ECBは、2019年9月12日の理事会で、追加金融緩和策を導入。利下げや量的緩和の再開を行うことになりました。これによって、金価格も影響を受けますので、その内容をまとめておきます。
ECBが量的緩和の再開を決定:2019年9月の理事会
欧州経済の悪化や低迷するインフレ率から脱するために、ECBは、マイナス金利の深堀りなどを開始
- マイナス金利を-0.4から-0.5%に引き下げ
- 11月から月額200億ユーロの債券買い入れを開始
- 買い入れに期限はなし:終わりが見えない
- 買い入れ対象の資産を増加
- 融資条件を緩和
マイナス金利の影響を考えて、中銀預金金利を2段階の階層構造に
ECBはこれに対処するため、中銀預金金利を2段階の階層構造とした。所要準備と、所要準備の6倍の超過準備については、支払いを求められることはない。これを超える準備については、マイナス金利による手数料を支払う必要がある。ABNアムロの分析では、超過準備の預け入れコストはこれで、約56億ユーロにとどまるとみられている。ウォールストリート・ジャーナル
ドラギ総裁の退任が近づいている今、後任のことを考えると極端な緩和策は取れないでしょう。為替レートは、量的緩和の再開で、ユーロには下落圧力がかかっています。逆に、米ドルは上昇圧力。

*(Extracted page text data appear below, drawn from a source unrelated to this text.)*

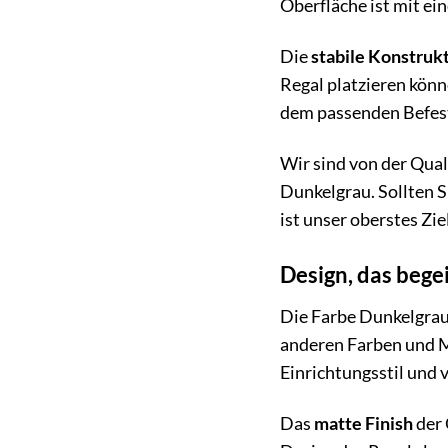
Oberfläche ist mit ei
Die
stabile Konstruk
Regal platzieren könn
dem passenden Befest
Wir sind von der Qual
Dunkelgrau. Sollten S
ist unser oberstes Zie
Design, das bege
Die Farbe Dunkelgrau 
anderen Farben und M
Einrichtungsstil und 
Das
matte Finish
der 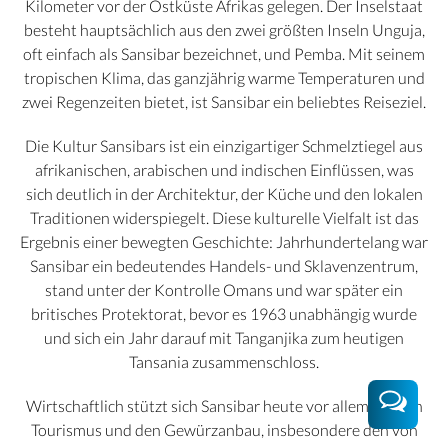
Kilometer vor der Ostküste Afrikas gelegen. Der Inselstaat
besteht hauptsächlich aus den zwei größten Inseln Unguja,
oft einfach als Sansibar bezeichnet, und Pemba. Mit seinem
tropischen Klima, das ganzjährig warme Temperaturen und
zwei Regenzeiten bietet, ist Sansibar ein beliebtes Reiseziel.
Die Kultur Sansibars ist ein einzigartiger Schmelztiegel aus
afrikanischen, arabischen und indischen Einflüssen, was
sich deutlich in der Architektur, der Küche und den lokalen
Traditionen widerspiegelt. Diese kulturelle Vielfalt ist das
Ergebnis einer bewegten Geschichte: Jahrhundertelang war
Sansibar ein bedeutendes Handels- und Sklavenzentrum,
stand unter der Kontrolle Omans und war später ein
britisches Protektorat, bevor es 1963 unabhängig wurde
und sich ein Jahr darauf mit Tanganjika zum heutigen
Tansania zusammenschloss.
Wirtschaftlich stützt sich Sansibar heute vor allem auf den
Tourismus und den Gewürzanbau, insbesondere den von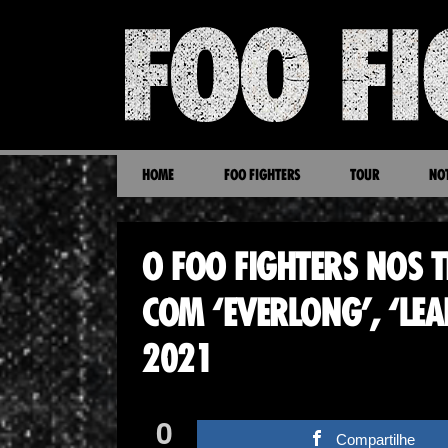
HOME
FOO FIGHTERS
TOUR
NOT
O FOO FIGHTERS NOS 
COM ‘EVERLONG’, ‘LEA
2021
0
Compartilhe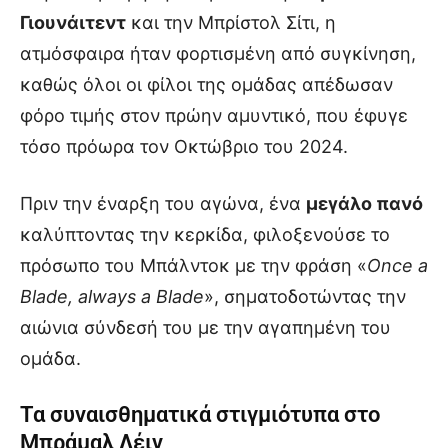
Γιουνάιτεντ
και την Μπρίστολ Σίτι, η
ατμόσφαιρα ήταν φορτισμένη από συγκίνηση,
καθώς όλοι οι φίλοι της ομάδας απέδωσαν
φόρο τιμής στον πρώην αμυντικό, που έφυγε
τόσο πρόωρα τον Οκτώβριο του 2024.
Πριν την έναρξη του αγώνα, ένα
μεγάλο πανό
καλύπτοντας την κερκίδα, φιλοξενούσε το
πρόσωπο του Μπάλντοκ με την φράση «
Once a
Blade, always a Blade
», σηματοδοτώντας την
αιώνια σύνδεσή του με την αγαπημένη του
ομάδα.
Τα συναισθηματικά στιγμιότυπα στο
Μπράμαλ Λέιν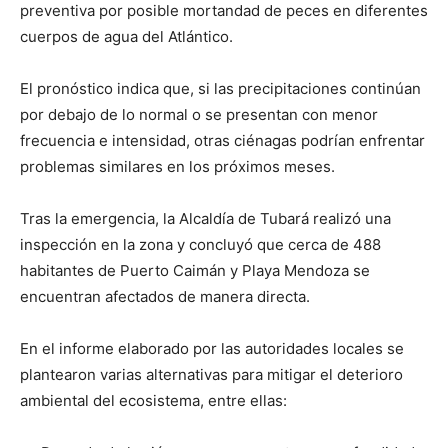
preventiva por posible mortandad de peces en diferentes
cuerpos de agua del Atlántico.
El pronóstico indica que, si las precipitaciones continúan
por debajo de lo normal o se presentan con menor
frecuencia e intensidad, otras ciénagas podrían enfrentar
problemas similares en los próximos meses.
Tras la emergencia, la Alcaldía de Tubará realizó una
inspección en la zona y concluyó que cerca de 488
habitantes de Puerto Caimán y Playa Mendoza se
encuentran afectados de manera directa.
En el informe elaborado por las autoridades locales se
plantearon varias alternativas para mitigar el deterioro
ambiental del ecosistema, entre ellas: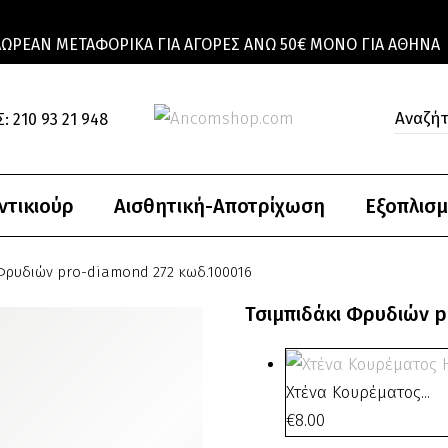
ΔΩΡΕΆΝ ΜΕΤΑΦΟΡΙΚΆ ΓΙΑ ΑΓΟΡΈΣ ΆΝΩ 50€ ΜΌΝΟ ΓΙΑ ΑΘΉΝΑ
: 210 93 21 948
ντικιούρ
Αισθητική-Αποτρίχωση
Εξοπλισμ
Φρυδιών pro-diamond 272 κωδ.100016
Τσιμπιδάκι Φρυδιών 
Χτένα Κουρέματος...
€
8.00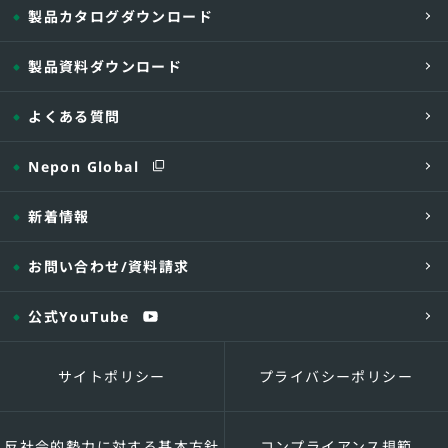
製品カタログダウンロード
製品資料ダウンロード
よくある質問
最大出力 △
暖房2回路
Nepon Global
（※2）
定格時
新着情報
温水
お問い合わせ
/資料請求
缶体保有水量
公式YouTube
伝熱面積
SB-
本体搬入質量
SB-
サイトポリシー
プライバシーポリシー
灯
燃料消費量
オイル
A重油（
バーナ
反社会的勢力に対する基本方針
コンプライアンス規範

●金価格とユーロ/ドルの日足チャート GMOクリック証券 2019年9月18日
ユーロ安ドル高で、金価格は下落圧力
ECBの緩和再開は、ユーロ安に動きやすい政策。ユーロ安ということは、米ドルや日本円が高くなるということ。ドル高になれば、ドル建ての金価格は下落に動きやすくなります。
実際のところは、ECBの量的緩和に関するニュースが噂として流れたあたりから、米ドル高ユーロ安そして、金価格は、1500ドルあたりでの頭打ちになっています。
また、ドル高金安がセオリーとはいえ、ユーロ安ゴールド高になる部分もあります。そのため、大幅な金安には動きにくいとおもいます。
インフレの勢いが強まらない理由の一つは、長期にわたる緩和が必ずしも自国通貨安につながらないためかもしれない。ユーロはマイナス金利導入後に対ドルで下落し、QE開始観測の中で値下がりが続いたものの、15年1月にQEが発表されると間もなく底を打った。円もマイナス金利導入後、一時的に下落したがすぐに反発した。ブルームバーグ
ECBが、いくら緩和をしても相対的に、日本や米国も緩和すれば、単純にユーロ安には動きません。ドイツの経常黒字は、世界最大ですから、ユーロ安誘導は、きついはず。
IFOのエコノミスト、クリスチャン・グリム氏はロイターに対し、今年のドイツの経常黒字は2760億ドルとなる見込みだと述べた。日本と中国の経常黒字はそれぞれ1880億ドル、1820億ドルになるとの見通しを示した。ドイツの2019年経常黒字
◆ECBが金利を引き下げ⇒ユーロ安ドル高⇒米国の貿易赤字に影響⇒トランプ砲による利下げ圧力
ということで、FRBへの利下げ圧力は強い。米国の利下げは金高へと動く流れ。
どうやら世界経済は緩和なしには景気後退に陥ってしまうらしい。投資家はアメリカの量的緩和再開を視野に入れ始めなければならないだろう。ただ、今回のECBの量的緩和は、日本やアメリカの投資家にとってアメリカが量的緩和を再開した時に市場と経済をどれだけ支えられるのかを知るための重要な試金石となる。量的緩和再開について
そして、もし、量的緩和再開しても市場と経済を支える力がなかったら、市場経済を大きくチェンジしなければならないでしょう。それこそ、いつまでも終わりの見えない量的緩和を続けねばならないかも。金相場にお金が流れ込むのもなるほどなと思います。